--- START ---

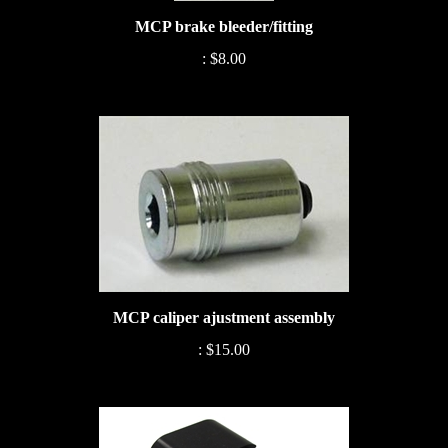
MCP brake bleeder/fitting
:
$8.00
MCP caliper ajustment assembly
:
$15.00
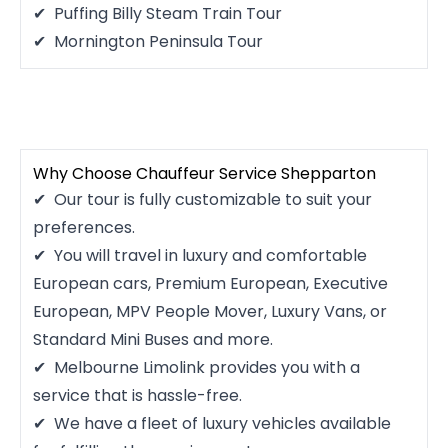
Puffing Billy Steam Train Tour
Mornington Peninsula Tour
Why Choose Chauffeur Service Shepparton
Our tour is fully customizable to suit your
preferences.
You will travel in luxury and comfortable
European cars, Premium European, Executive
European, MPV People Mover, Luxury Vans, or
Standard Mini Buses and more.
Melbourne Limolink provides you with a
service that is hassle-free.
We have a fleet of luxury vehicles available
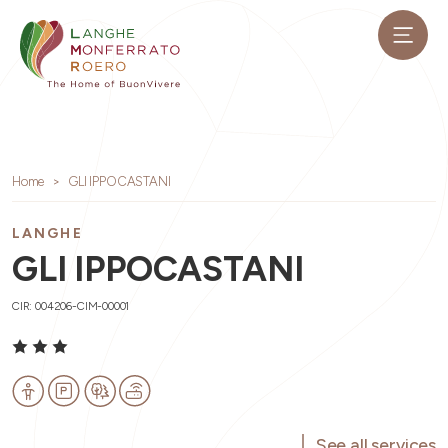
Home
GLI IPPOCASTANI
LANGHE
GLI IPPOCASTANI
CIR: 004206-CIM-00001
See all services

--- END ---

→ Request
Render the text read from every page in the listing as a JSON list of strings, with one string per line and blank lines left out, and omit the pictures from your answer.

→ Task solution
[
  "MCP brake bleeder/fitting",
  ":",
  "$8.00",
  "MCP caliper ajustment assembly",
  ":",
  "$15.00",
  "Puffing Billy Steam Train Tour",
  "Mornington Peninsula Tour",
  "Why Choose Chauffeur Service Shepparton",
  "Our tour is fully customizable to suit your",
  "preferences.",
  "You will travel in luxury and comfortable",
  "European cars, Premium European, Executive",
  "European, MPV People Mover, Luxury Vans, or",
  "Standard Mini Buses and more.",
  "Melbourne Limolink provides you with a",
  "service that is hassle-free.",
  "We have a fleet of luxury vehicles available",
  "Home",
  "GLI IPPOCASTANI",
  "LANGHE",
  "GLI IPPOCASTANI",
  "CIR: 004206-CIM-00001",
  "See all services"
]